__What the exercise asks__:
Return a copy of every line in the records that includes the word "Table".

__Given data__:
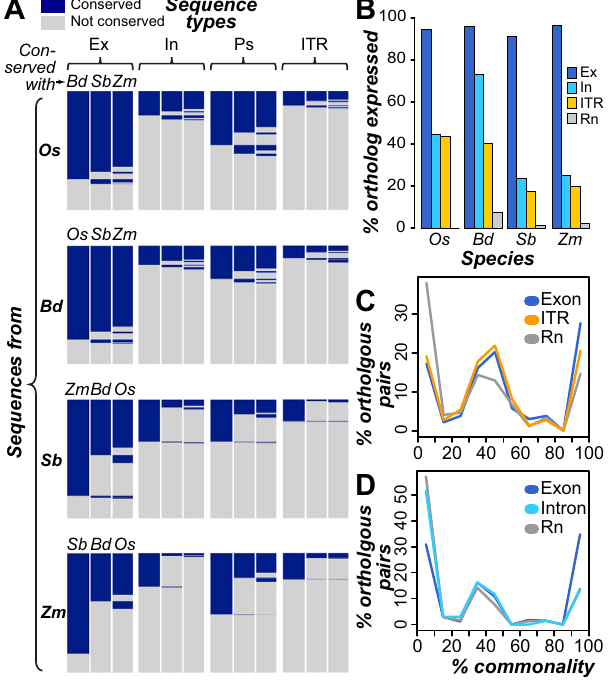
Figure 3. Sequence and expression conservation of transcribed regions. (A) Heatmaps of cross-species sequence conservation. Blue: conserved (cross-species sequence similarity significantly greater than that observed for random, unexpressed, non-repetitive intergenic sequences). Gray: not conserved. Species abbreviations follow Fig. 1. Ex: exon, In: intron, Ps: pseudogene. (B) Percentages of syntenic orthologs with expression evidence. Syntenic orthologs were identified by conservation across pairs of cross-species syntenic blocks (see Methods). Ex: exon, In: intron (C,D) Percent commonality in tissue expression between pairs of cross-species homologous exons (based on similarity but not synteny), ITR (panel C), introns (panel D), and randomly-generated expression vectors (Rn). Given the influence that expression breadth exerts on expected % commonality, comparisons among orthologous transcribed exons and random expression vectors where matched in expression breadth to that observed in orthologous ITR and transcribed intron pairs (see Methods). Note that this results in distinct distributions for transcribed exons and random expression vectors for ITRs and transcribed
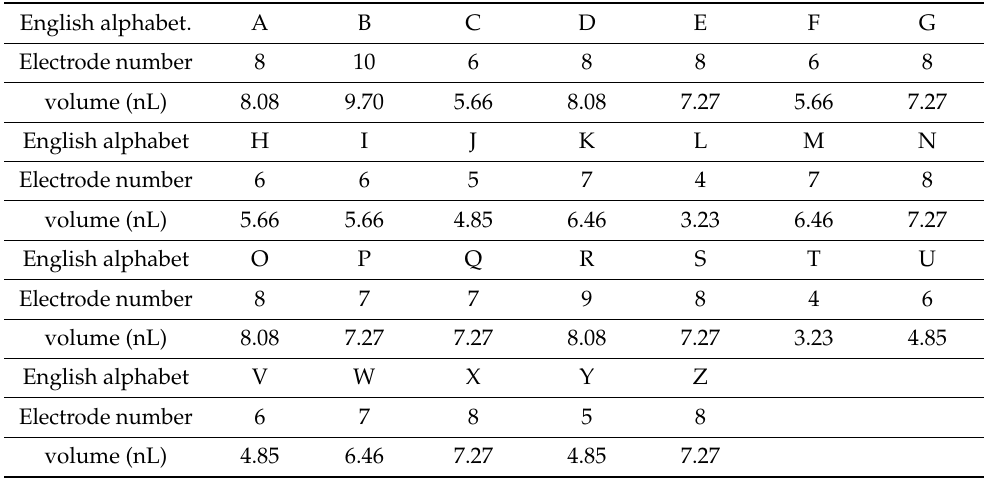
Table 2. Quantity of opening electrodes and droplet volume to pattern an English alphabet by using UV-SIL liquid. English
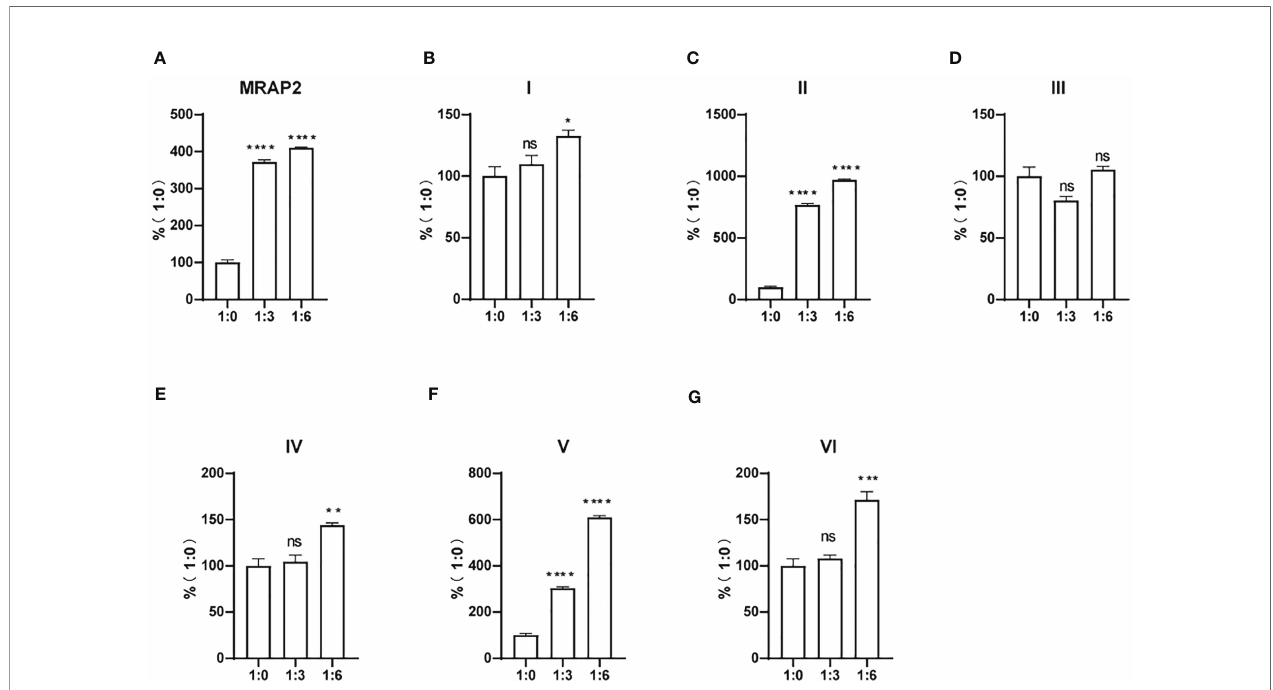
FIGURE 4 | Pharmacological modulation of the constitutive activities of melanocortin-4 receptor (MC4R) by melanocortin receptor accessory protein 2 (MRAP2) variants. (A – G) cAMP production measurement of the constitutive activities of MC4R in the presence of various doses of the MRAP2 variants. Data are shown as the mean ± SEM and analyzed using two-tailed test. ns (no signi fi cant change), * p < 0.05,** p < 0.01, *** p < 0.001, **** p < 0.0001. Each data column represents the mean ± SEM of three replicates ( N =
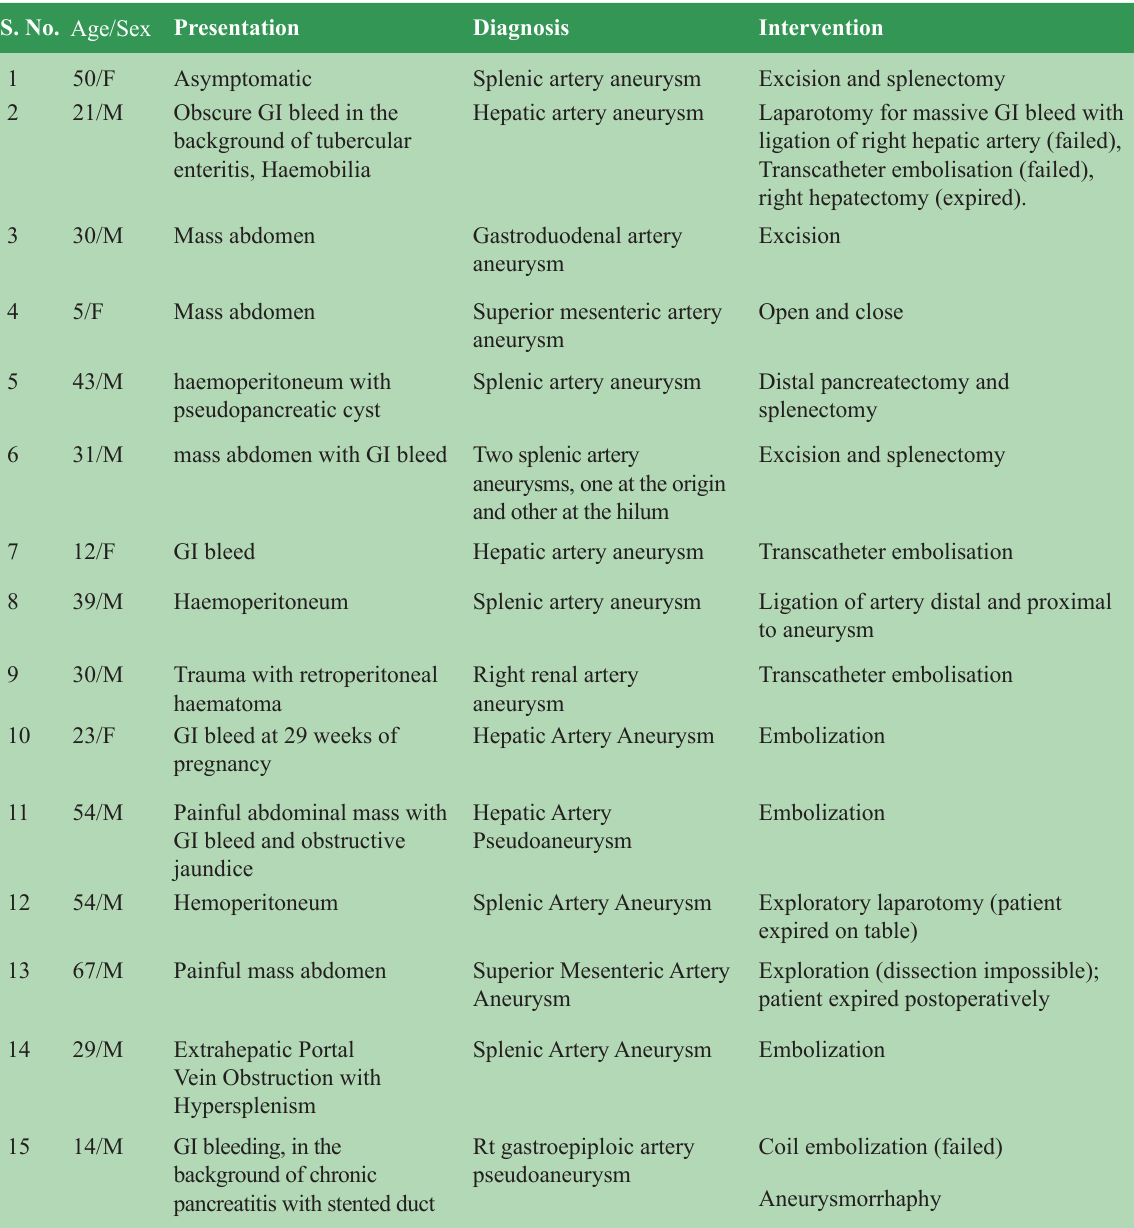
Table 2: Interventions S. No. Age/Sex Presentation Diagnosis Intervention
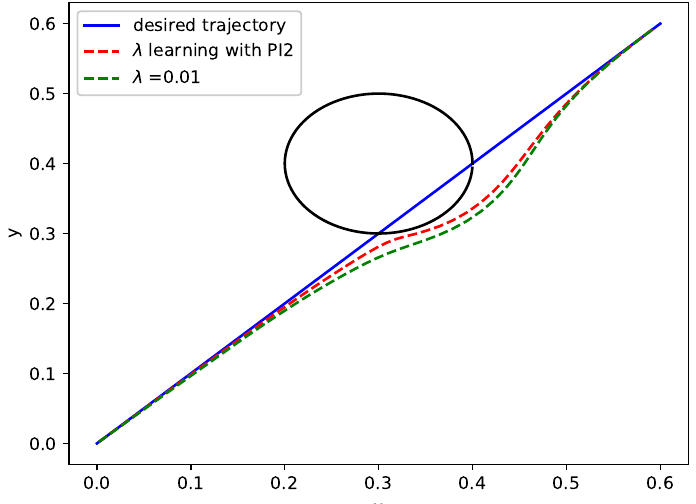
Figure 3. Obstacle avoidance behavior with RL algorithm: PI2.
--
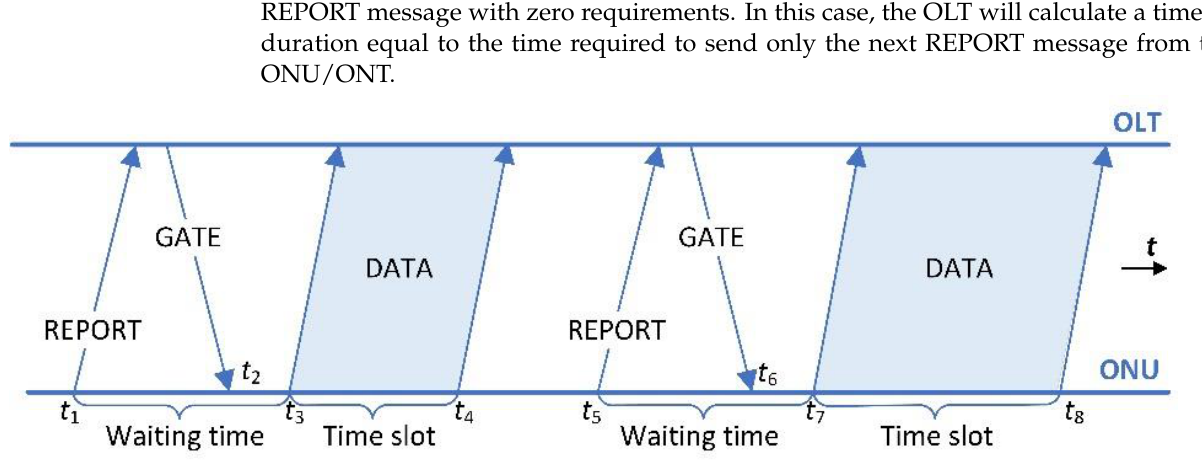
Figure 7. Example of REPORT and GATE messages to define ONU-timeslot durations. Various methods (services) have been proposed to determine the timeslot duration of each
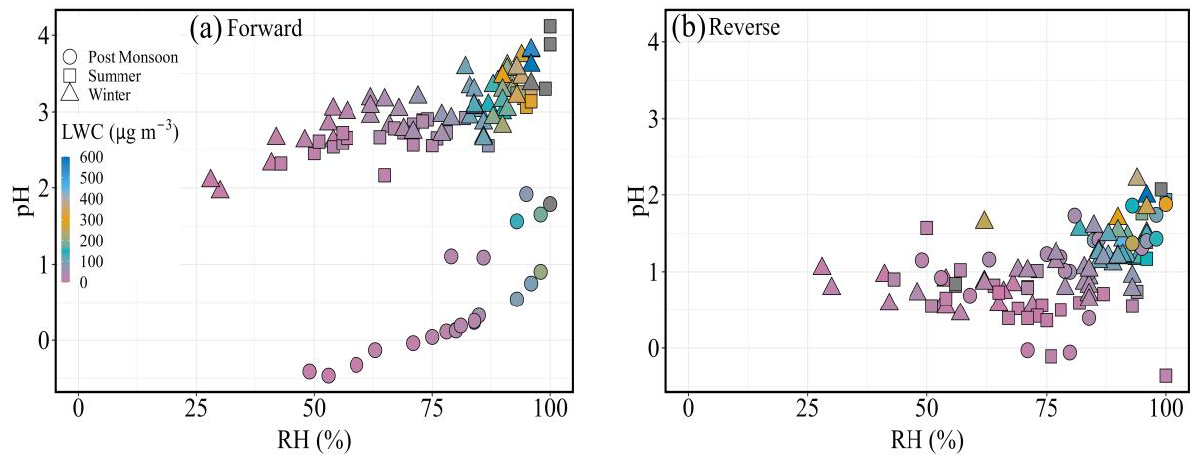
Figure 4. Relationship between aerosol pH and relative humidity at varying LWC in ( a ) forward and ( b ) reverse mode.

__Problem solution__:
Table 2. Quantity of opening electrodes and droplet volume to pattern an English alphabet by using UV-SIL liquid. English
Table 2: Interventions S. No. Age/Sex Presentation Diagnosis Intervention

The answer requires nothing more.